SUPPLIED RECORDS:
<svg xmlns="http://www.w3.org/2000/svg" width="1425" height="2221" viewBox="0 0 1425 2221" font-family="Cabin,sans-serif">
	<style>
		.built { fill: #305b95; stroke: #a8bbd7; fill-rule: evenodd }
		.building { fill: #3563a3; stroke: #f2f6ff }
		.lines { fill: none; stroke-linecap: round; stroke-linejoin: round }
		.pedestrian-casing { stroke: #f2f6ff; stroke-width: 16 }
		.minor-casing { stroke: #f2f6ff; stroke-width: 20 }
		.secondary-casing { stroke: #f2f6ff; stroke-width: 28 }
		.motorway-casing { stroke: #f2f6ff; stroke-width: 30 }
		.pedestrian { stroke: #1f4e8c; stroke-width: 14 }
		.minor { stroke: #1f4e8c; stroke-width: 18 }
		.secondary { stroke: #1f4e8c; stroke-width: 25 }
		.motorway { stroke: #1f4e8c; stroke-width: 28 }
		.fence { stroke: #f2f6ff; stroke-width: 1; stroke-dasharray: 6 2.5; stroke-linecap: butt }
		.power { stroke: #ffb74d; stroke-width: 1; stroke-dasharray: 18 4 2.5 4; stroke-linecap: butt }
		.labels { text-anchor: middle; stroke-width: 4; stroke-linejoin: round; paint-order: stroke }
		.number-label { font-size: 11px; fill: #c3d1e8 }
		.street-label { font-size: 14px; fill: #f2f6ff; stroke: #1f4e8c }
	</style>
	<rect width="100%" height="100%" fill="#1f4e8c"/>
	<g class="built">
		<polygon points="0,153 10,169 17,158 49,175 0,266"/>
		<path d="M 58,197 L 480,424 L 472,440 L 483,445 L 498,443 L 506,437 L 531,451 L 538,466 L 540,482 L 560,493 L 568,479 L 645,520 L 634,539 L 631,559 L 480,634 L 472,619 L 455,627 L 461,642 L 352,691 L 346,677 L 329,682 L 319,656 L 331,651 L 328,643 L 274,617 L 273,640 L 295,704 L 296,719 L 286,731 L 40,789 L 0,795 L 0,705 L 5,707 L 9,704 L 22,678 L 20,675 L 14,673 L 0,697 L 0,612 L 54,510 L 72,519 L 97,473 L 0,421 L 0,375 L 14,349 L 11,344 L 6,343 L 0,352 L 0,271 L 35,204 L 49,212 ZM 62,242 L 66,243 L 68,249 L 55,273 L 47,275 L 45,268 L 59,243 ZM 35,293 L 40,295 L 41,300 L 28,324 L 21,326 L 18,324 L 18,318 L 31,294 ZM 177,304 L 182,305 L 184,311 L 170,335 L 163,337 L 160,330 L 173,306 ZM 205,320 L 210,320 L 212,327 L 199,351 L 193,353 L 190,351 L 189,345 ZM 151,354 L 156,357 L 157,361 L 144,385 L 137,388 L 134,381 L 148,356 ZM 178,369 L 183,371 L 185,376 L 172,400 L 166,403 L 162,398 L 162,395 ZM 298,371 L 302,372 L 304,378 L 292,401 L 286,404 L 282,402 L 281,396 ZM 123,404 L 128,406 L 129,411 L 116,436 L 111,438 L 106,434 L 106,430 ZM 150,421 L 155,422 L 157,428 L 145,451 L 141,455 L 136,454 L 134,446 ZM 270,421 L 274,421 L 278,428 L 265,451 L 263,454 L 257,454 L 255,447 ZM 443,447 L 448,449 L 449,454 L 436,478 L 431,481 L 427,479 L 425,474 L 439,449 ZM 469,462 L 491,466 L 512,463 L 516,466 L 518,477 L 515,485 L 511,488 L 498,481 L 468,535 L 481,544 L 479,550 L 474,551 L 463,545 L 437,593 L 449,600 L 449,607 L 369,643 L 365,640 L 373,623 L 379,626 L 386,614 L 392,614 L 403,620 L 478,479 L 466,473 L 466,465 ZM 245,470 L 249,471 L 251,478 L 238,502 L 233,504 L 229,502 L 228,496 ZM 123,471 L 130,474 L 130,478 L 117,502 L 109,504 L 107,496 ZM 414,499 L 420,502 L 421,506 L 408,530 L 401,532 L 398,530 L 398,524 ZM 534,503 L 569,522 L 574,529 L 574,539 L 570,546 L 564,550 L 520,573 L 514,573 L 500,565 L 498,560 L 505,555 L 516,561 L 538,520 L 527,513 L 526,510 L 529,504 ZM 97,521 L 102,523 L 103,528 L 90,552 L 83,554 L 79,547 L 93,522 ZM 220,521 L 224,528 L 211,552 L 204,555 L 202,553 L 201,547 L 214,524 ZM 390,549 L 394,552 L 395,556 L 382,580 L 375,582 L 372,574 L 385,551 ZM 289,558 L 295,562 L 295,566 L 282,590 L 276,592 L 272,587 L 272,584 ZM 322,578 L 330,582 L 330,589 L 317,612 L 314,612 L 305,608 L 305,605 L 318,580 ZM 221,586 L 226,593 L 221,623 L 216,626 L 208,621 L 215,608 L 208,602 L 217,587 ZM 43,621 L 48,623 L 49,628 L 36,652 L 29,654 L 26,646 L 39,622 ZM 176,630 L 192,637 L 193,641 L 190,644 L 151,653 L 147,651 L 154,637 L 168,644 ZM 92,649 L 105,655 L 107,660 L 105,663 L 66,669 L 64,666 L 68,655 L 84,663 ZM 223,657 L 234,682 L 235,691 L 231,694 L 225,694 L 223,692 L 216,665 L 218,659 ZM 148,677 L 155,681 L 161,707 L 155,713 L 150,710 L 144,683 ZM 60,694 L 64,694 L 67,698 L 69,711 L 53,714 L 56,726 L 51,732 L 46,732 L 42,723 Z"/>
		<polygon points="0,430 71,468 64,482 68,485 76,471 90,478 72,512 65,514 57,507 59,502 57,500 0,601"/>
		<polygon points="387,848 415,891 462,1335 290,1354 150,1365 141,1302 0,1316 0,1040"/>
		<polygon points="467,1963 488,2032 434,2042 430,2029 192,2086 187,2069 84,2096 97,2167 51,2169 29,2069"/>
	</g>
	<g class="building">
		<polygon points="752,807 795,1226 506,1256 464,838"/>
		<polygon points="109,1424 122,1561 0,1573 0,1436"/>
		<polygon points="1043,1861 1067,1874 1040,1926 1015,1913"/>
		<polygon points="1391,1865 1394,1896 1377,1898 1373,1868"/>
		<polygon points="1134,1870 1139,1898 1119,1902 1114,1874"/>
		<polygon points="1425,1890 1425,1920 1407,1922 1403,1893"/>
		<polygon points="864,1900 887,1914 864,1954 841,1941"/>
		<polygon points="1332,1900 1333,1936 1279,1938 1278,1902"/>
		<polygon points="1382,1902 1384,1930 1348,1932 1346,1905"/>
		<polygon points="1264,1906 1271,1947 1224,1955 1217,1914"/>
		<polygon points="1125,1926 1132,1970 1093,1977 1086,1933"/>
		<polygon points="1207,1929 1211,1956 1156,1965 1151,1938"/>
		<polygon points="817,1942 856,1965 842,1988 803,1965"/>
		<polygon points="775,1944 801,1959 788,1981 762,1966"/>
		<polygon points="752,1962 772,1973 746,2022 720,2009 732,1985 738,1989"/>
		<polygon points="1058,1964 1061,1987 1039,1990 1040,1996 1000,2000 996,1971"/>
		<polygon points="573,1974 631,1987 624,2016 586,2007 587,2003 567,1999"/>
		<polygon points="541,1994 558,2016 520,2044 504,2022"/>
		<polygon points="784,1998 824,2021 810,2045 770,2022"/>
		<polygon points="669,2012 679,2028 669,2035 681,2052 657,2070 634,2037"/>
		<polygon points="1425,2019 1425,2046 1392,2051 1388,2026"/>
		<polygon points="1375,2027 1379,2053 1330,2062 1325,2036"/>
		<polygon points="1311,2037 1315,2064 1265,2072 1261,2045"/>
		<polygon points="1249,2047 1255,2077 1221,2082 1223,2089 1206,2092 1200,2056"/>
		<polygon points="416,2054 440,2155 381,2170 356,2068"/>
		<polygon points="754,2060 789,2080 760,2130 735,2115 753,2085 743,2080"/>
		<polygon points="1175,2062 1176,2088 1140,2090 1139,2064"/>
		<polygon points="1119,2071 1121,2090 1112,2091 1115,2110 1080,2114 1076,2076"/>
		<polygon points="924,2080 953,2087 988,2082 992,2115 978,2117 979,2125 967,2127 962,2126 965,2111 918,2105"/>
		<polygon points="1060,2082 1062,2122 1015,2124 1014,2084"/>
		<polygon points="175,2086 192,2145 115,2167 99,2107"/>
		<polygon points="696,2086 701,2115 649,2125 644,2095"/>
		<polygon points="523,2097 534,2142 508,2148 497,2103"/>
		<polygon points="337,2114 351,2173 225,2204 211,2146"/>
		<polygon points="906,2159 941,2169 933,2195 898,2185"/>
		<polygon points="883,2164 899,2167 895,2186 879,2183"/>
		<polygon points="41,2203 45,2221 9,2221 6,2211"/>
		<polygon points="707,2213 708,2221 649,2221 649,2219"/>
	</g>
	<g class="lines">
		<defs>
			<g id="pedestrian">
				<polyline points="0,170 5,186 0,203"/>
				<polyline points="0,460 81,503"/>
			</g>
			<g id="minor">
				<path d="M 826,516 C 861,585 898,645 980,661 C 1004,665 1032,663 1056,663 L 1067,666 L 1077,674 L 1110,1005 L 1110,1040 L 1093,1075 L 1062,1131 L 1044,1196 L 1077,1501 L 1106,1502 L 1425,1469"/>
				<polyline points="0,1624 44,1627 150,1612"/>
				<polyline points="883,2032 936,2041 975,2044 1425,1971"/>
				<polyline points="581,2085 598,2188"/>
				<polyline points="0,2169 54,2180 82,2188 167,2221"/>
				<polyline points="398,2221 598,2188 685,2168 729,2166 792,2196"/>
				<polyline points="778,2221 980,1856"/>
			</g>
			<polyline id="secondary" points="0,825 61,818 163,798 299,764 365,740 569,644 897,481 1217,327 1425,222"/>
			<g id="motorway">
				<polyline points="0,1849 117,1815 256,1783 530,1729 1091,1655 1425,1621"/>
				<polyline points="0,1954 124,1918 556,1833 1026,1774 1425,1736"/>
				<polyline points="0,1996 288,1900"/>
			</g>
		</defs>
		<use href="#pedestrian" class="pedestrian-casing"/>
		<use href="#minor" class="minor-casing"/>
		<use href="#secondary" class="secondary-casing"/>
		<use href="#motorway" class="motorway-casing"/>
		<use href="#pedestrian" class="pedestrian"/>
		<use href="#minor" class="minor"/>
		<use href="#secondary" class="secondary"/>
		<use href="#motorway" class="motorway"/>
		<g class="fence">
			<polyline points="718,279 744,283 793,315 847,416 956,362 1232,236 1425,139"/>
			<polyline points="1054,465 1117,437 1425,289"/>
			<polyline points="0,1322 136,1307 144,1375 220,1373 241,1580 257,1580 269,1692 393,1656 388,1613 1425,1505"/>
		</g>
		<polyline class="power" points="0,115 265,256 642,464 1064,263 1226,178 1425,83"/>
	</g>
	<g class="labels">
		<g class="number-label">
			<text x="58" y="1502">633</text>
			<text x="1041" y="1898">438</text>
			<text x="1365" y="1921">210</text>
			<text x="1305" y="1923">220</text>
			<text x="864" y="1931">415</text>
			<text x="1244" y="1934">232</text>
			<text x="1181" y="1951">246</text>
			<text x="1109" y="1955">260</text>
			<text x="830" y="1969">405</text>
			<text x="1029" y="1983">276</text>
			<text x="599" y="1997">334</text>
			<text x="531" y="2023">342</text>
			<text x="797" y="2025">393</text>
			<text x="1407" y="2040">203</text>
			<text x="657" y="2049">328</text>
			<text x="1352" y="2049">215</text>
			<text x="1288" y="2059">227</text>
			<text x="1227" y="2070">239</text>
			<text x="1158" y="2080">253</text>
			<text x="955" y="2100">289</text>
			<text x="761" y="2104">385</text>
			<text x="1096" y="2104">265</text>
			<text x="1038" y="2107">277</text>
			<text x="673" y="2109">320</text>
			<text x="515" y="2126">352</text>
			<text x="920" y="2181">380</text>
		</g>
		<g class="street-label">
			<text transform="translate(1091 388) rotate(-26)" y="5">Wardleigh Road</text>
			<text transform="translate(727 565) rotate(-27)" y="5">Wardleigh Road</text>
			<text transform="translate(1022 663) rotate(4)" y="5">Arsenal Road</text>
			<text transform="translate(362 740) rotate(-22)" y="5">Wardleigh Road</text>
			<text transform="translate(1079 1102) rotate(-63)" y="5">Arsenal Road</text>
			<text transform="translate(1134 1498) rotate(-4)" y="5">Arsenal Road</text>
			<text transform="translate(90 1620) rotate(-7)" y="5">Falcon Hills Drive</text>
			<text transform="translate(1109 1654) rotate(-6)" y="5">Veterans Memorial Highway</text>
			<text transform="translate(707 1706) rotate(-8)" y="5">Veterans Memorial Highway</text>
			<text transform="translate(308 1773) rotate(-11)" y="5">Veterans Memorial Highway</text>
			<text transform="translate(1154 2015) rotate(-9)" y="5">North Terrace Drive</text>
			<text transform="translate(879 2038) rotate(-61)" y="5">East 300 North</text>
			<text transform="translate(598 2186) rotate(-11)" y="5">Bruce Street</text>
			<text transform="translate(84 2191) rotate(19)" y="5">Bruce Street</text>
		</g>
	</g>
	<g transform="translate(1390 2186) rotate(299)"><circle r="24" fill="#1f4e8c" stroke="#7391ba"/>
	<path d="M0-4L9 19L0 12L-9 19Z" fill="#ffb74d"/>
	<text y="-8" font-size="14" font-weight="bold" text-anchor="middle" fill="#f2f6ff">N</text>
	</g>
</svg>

PROBLEM TO SOLVE:
State the number of lines in the data that include the string "pedestrian", and add nothing else.

COMPLETED TASK:
5